In the blog post about composting with worms in a pot, repeat the passage between "With my recent" and "about the possibilities.", inclusive.

• [Text provided]:
• • • •

For the past couple of days (after over a month since the mulch), I've been noticing that the soil on the pot (yes, I can see soil already) seemed grainy.  That's a good sign if you're used to seeing vermicompost.  So today, I got my trusty trowel and snooped around.  There were lots of worms and at least two inches of vermicompost on top.  Not bad huh?  The more you ignore them, the more they thrive.  I'm pretty sure most of them were African Nightcrawlers and not earthworms.  I can almost distinguish them physically now.  And besides, they were lolling around organic matter.  Earthworms tend to stay in soil, correct?   Since I was running low on ANC inventory anyway, I gathered an ice cream container full of worms and vermicompost so I can easily fill an order for a worm bin.  I also replaced the lost mass with about two handfulls of shredded paper along with a few scoops of used coffee grounds.

With my recent successes in pot vermicomposting, my thoughts have been wandering towrads my mom's absolutely large pots at the back.  I am thinking about the possibilities.

• • • •

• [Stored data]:
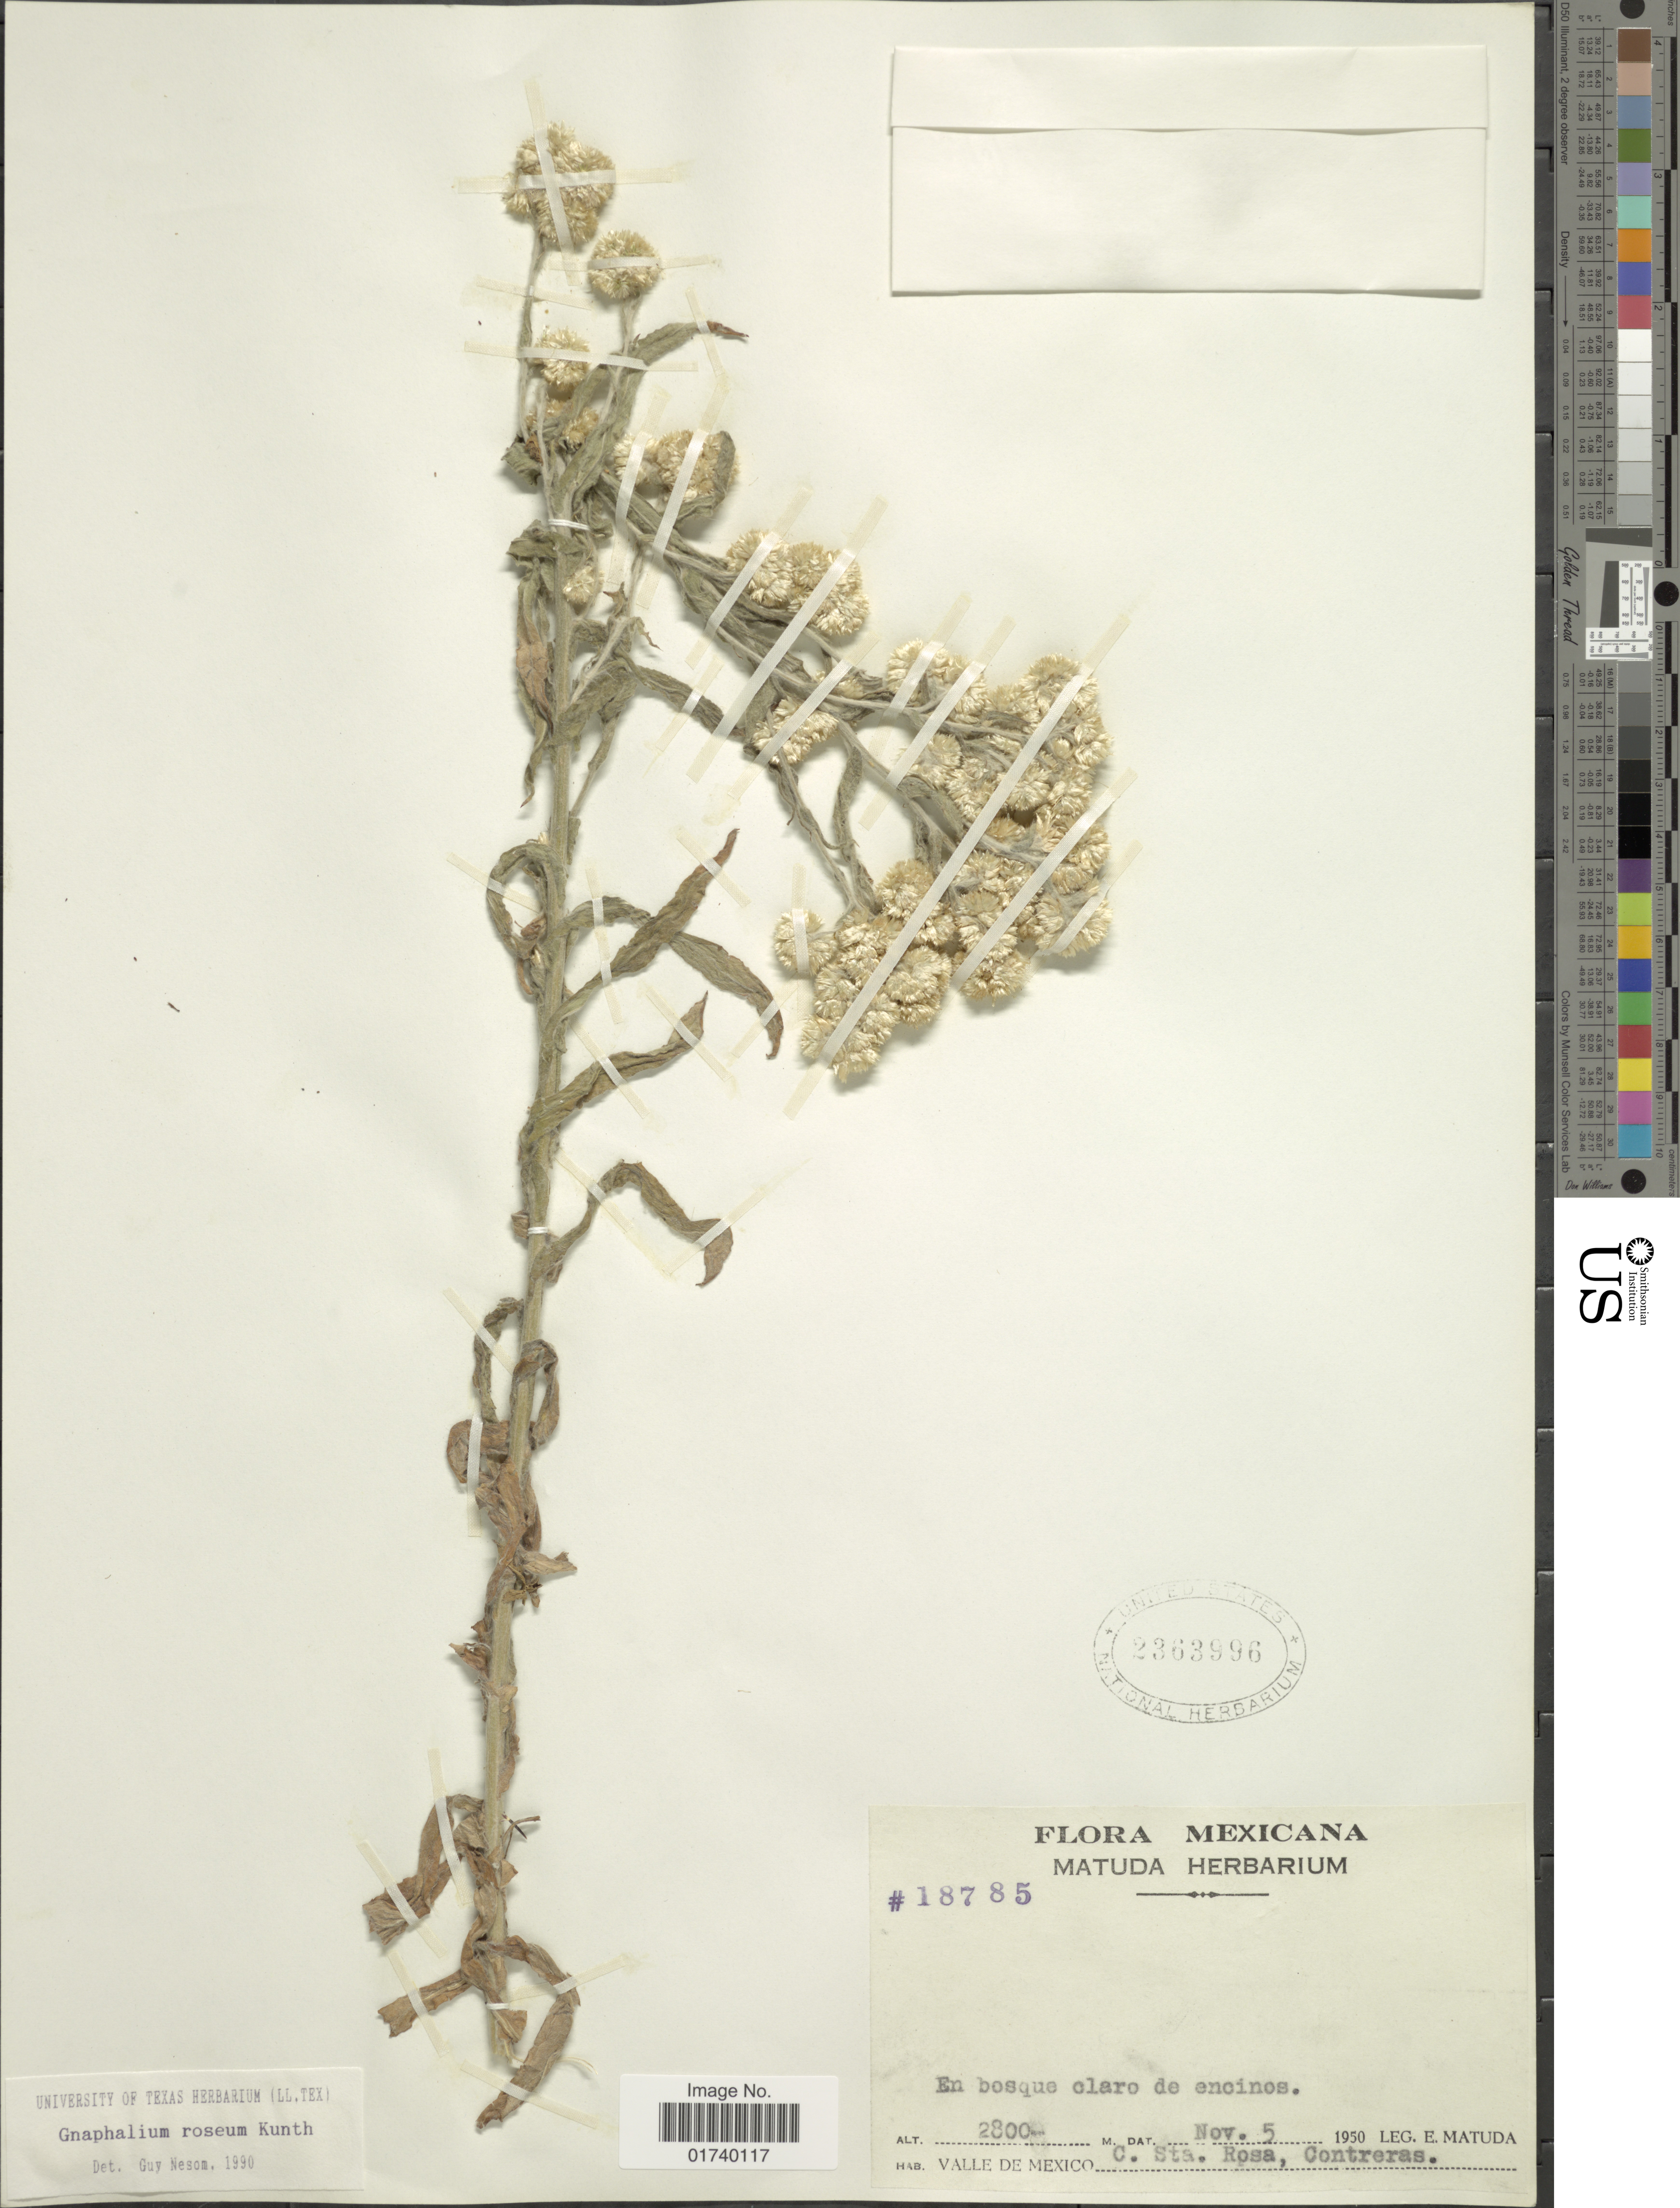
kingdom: Plantae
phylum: Tracheophyta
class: Magnoliopsida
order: Asterales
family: Asteraceae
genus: Pseudognaphalium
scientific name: Pseudognaphalium roseum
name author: (Kunth) Anderb.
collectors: E. Matuda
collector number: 18785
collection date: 1950-11-05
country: Mexico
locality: Valle de Mexico, C. Sta. Rosa, Contreras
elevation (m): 2800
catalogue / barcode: US 2363996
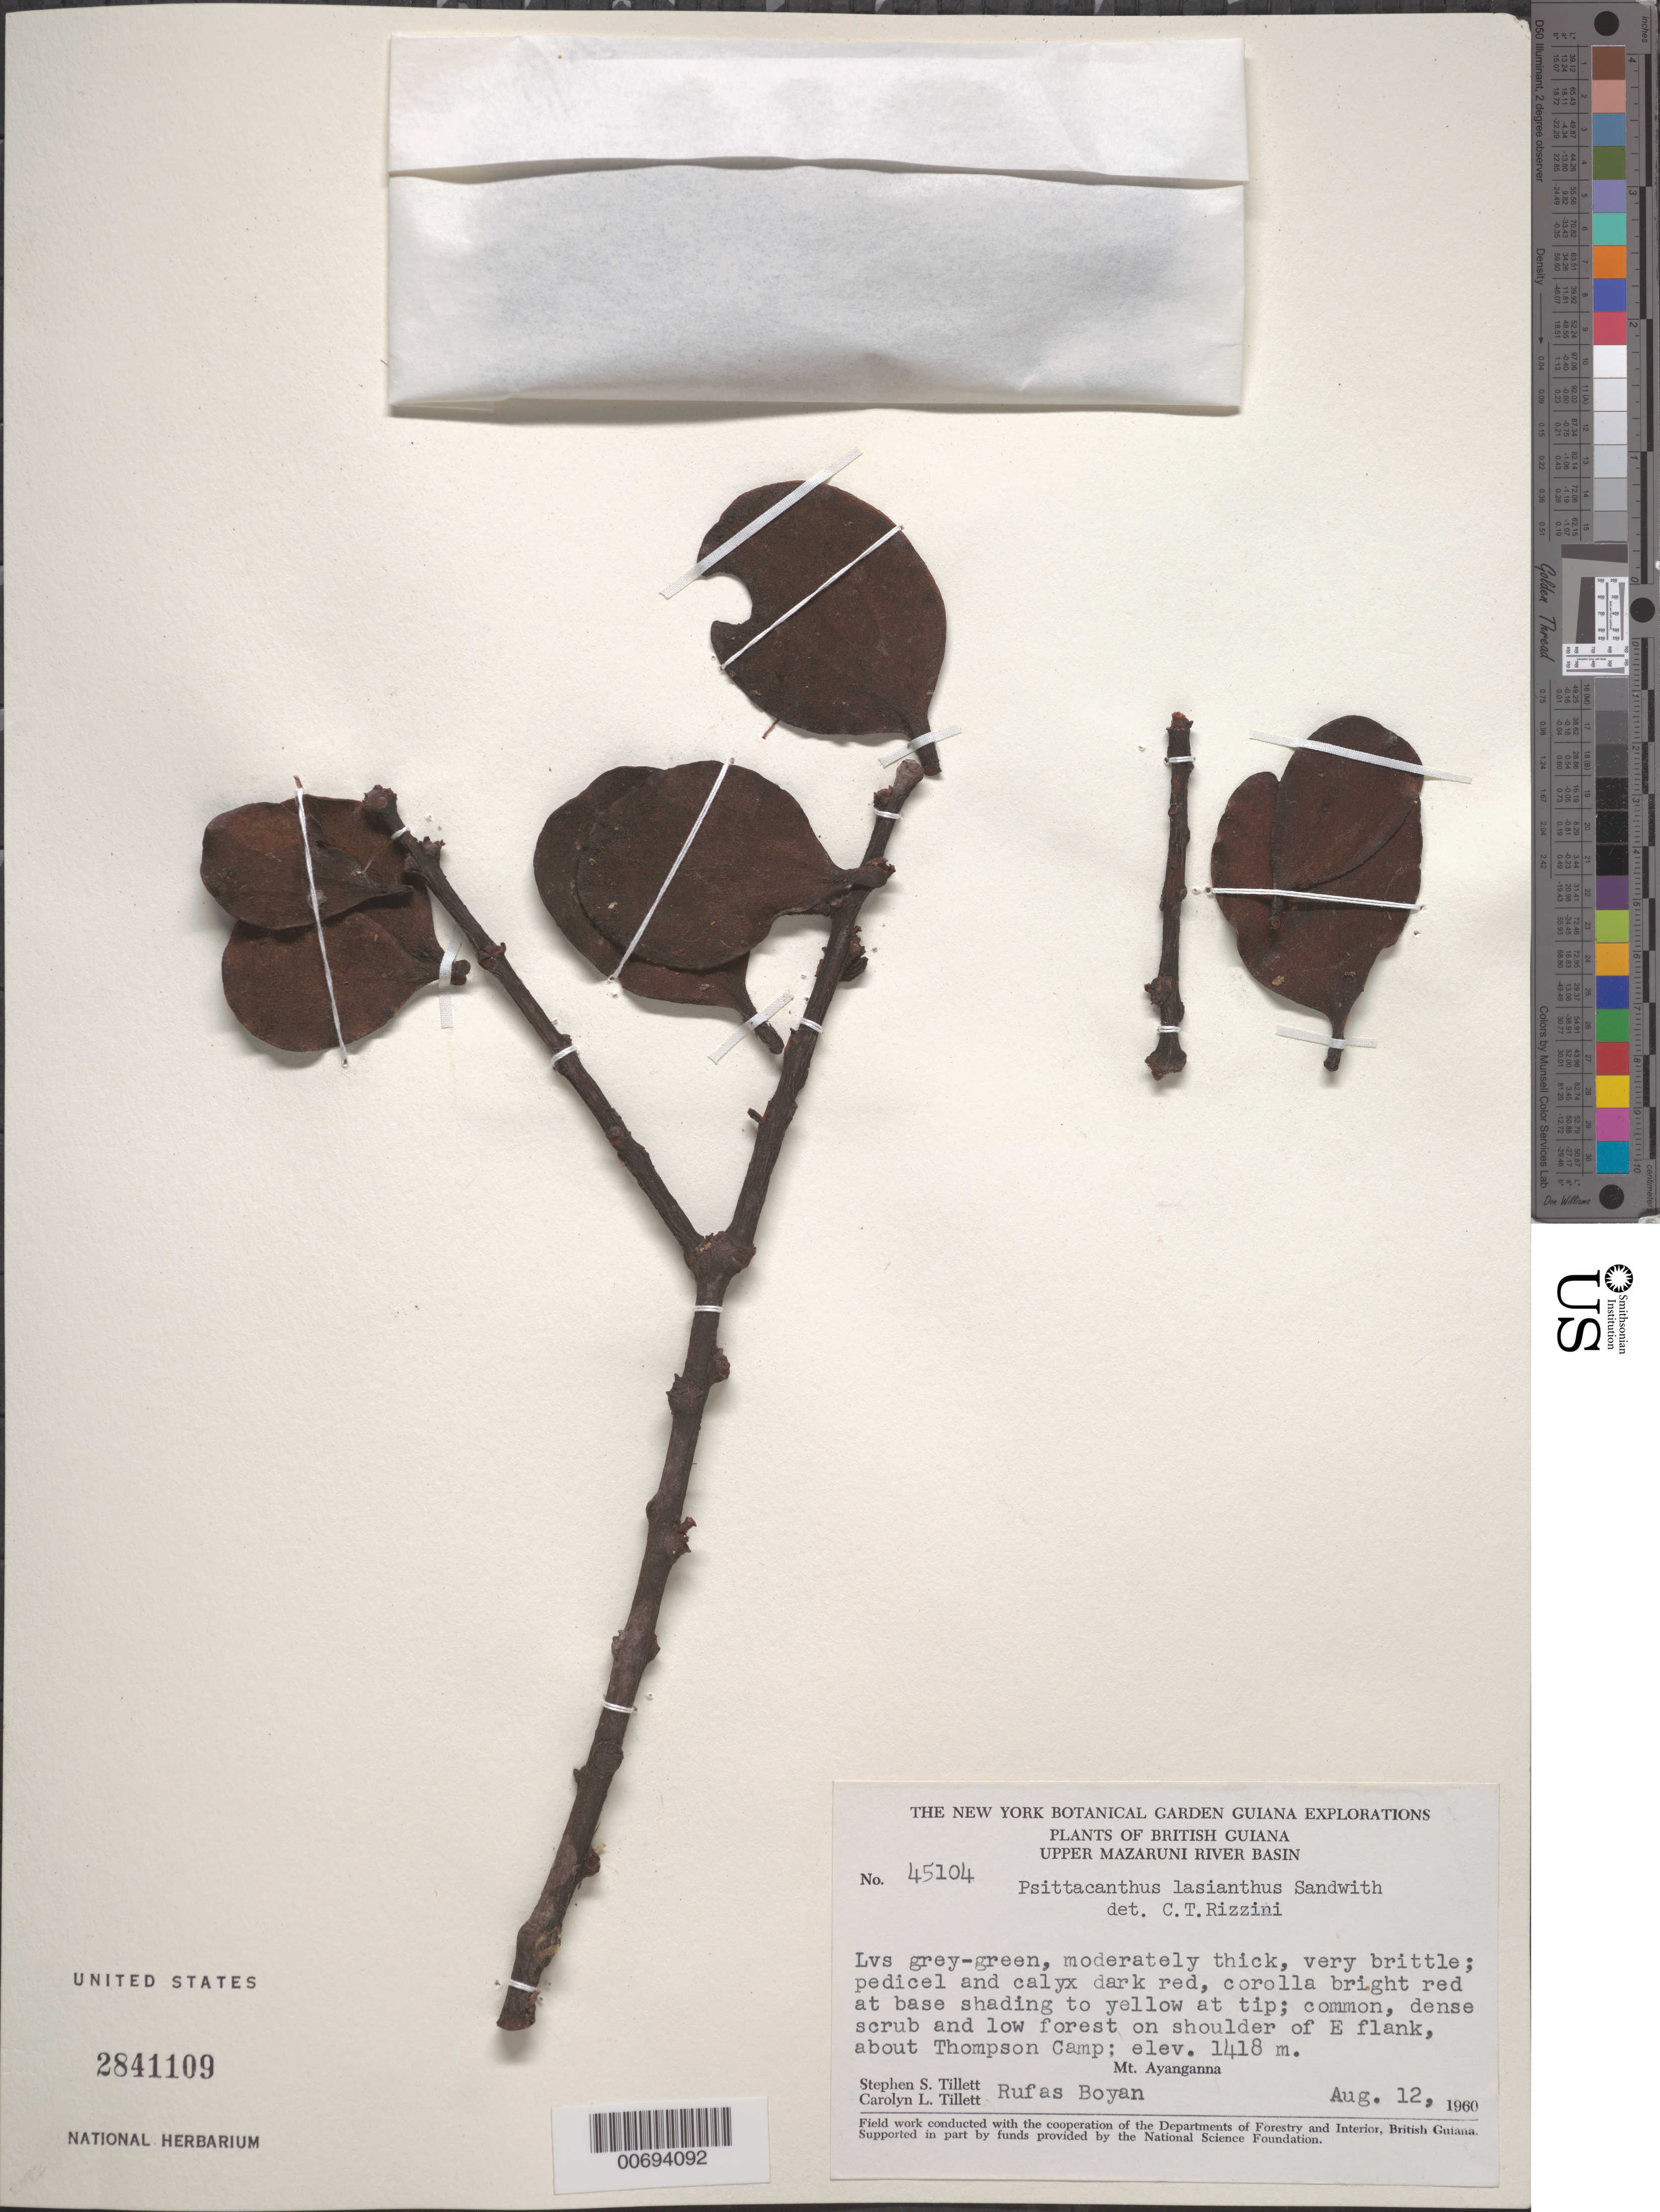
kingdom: Plantae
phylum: Tracheophyta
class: Magnoliopsida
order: Santalales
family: Loranthaceae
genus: Psittacanthus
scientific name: Psittacanthus leptanthus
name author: A.C. Sm.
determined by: Rizzini, Carlos T.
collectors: S. S. Tillett, C. L. Tillett & R. Boyan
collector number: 45104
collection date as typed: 12-Aug-60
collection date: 1960-08-12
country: Guyana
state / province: Cuyuni-Mazaruni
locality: Mt. Ayanganna, E flank, above Thompson Camp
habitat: Dense scrub and low forest on shoulder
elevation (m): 1418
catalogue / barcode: US 2841109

• • • •

• [Written answer]:
With my recent successes in pot vermicomposting, my thoughts have been wandering towrads my mom's absolutely large pots at the back.  I am thinking about the possibilities.